Why is this so important?
The Respondent was engaging in the exact type of activities, in an all too familiar structure as most EB-5 private placements that are managed and/or marketed by the majority of the EB-5 industry marketing companies and regional centers. Now, based on this recent ruling, these companies could be deemed to be operating as unregistered broker-dealers. Even with the Respondent, in this case, being a majority owner in the issuer, and the company receiving the EB-5 invested capital, the "go-to - fall back" Issuer Exemption did not provide a safe haven from these SEC sanctions. Quite clearly, the compensation paid directly from the investor's administrative fee was ruled to be illegally earned, as this clearly qualifies as transaction-based compensation resulting from the sale of security. This exact same structure is how every regional center, marketing company, consultant, advisor, and other companies offering similar services are compensated in the EB-5 industry. And it is certainly how broker-dealers are compensated.
Joe Tagliaferro III, Partner in the Los Angeles office of CKR Law, a global law firm and a seasoned securities attorney who has extensive experience in EB-5 offerings, stated:
"Having been involved in multiple EB-5 private placement offerings over the past several years, we frequently advise clients on the intricacies of the securities laws and the risks associated with using unregistered brokers or finders. Unfortunately, there are many participants and advisors in the EB-5 industry who don't fully understand the applicability of these laws or appreciate the risks of non-compliance.
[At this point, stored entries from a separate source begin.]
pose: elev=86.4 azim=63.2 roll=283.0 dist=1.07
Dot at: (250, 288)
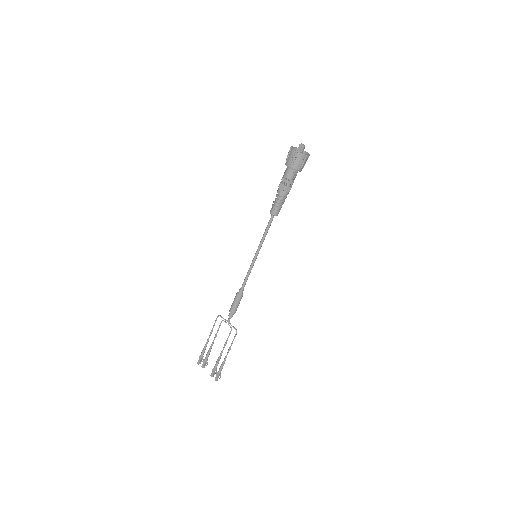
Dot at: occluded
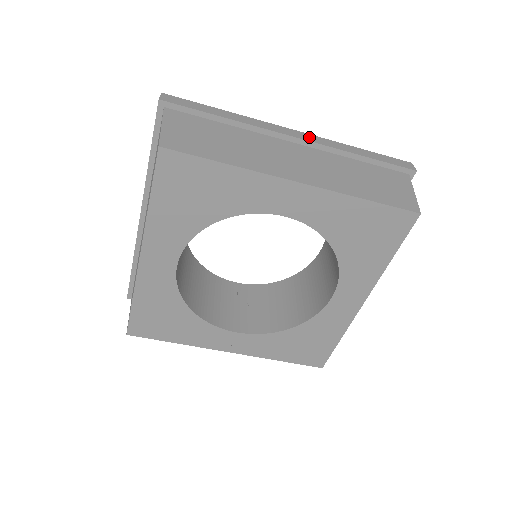
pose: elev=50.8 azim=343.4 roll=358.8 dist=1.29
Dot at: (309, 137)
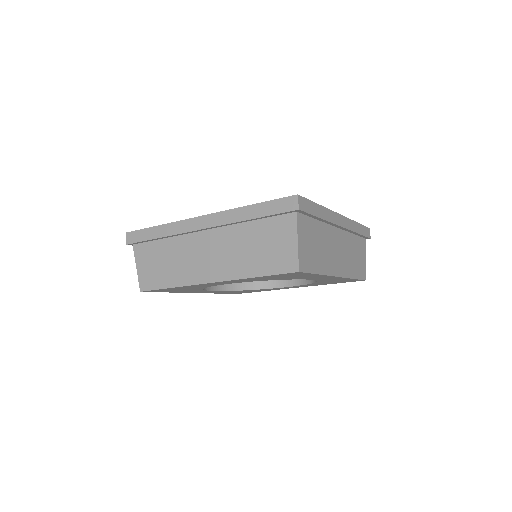
Dot at: (345, 222)
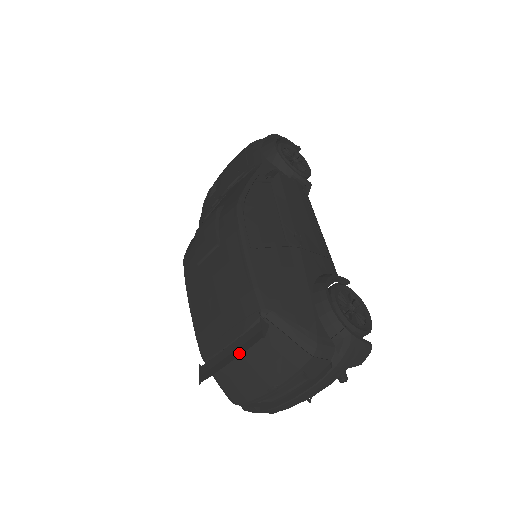
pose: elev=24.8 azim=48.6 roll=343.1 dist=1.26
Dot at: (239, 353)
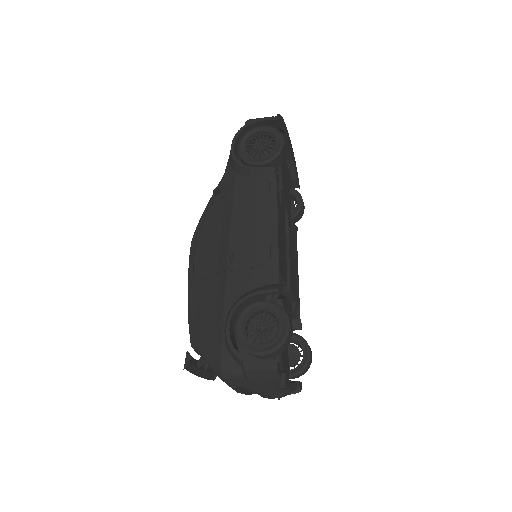
Dot at: (194, 372)
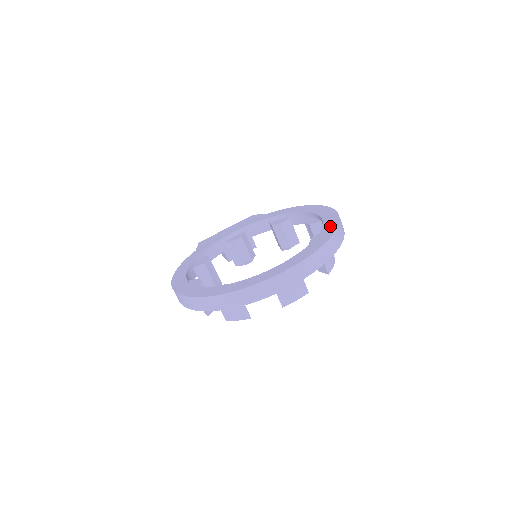
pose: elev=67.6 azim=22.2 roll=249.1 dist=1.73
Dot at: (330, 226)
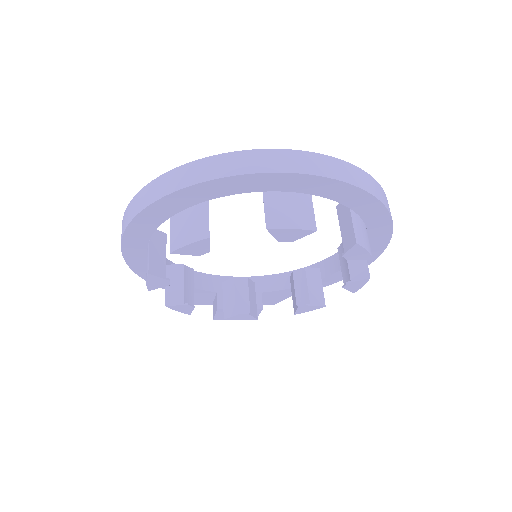
Dot at: occluded
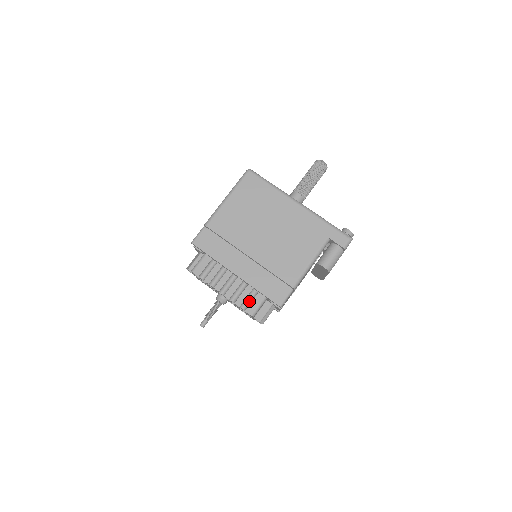
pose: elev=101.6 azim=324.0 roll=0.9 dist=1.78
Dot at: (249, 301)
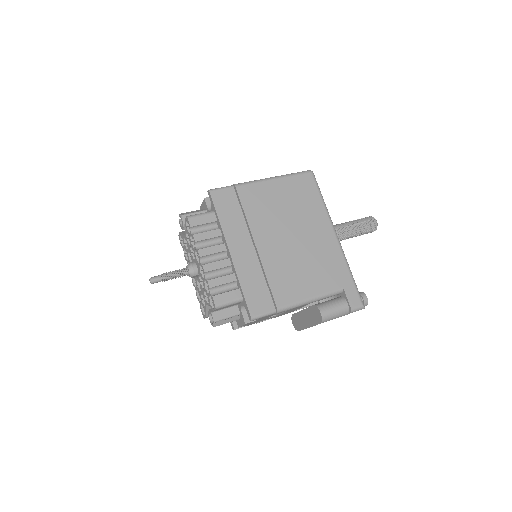
Dot at: (223, 290)
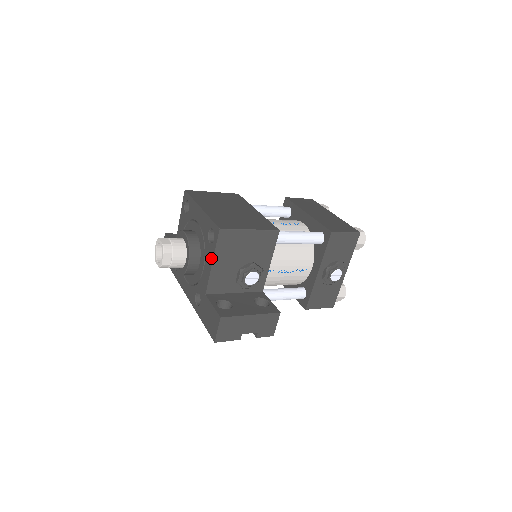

This results in significant risks for the issuers of securities in EB-5 offerings, EB-5 investors and the EB-5 industry as a whole."
Stacey Lavender-Mayes, Chief Compliance Officer of NMS Capital Advisors, LLC further commented:
"As one of the first investment banks in EB-5, coupled with an active cross-border advisory practice, we are constantly working to ensure that our representatives are in compliance with all securities laws, which includes making sure that the private placements we are marketing also meet FINRA and SEC parameters."
The Respondent was ordered to pay a penalty in an amount equal to ALL income that was earned, plus prejudgment interest and a civil monetary penalty totaling over $500,000, for an EB-5 private placement securities offering that involved 30 investors and $15,000,000. Assuming that the majority of the income earned was probably paid to third parties with no chance at any claw-back, the Respondent more than likely received a small portion of the income but is now responsible for penalties that amount to far more. In addition, what is not in the SEC's release is if the investors have taken any action against the issuer, as they are entitled to rescind their investment and demand their investment back, which one would assume includes the administrative fee paid. This legal action would probably be determined by whether or not the investor's immigration application is approved, and then if their investment is returned to them in full. If there is any problem with the immigration application or if the business is unable to repay the investors, the Respondent could have just opened the door for 30 investors to sue them for securities fraud.
What's also unclear is what, if any recourse the Respondent may have against the securities law firm that advised him on his EB-5 securities offering structure and whether or not he was advised by his legal counsel to either use a broker-dealer or become licensed or registered with a broker-dealer as doing so would have clearly prevented this SEC sanction.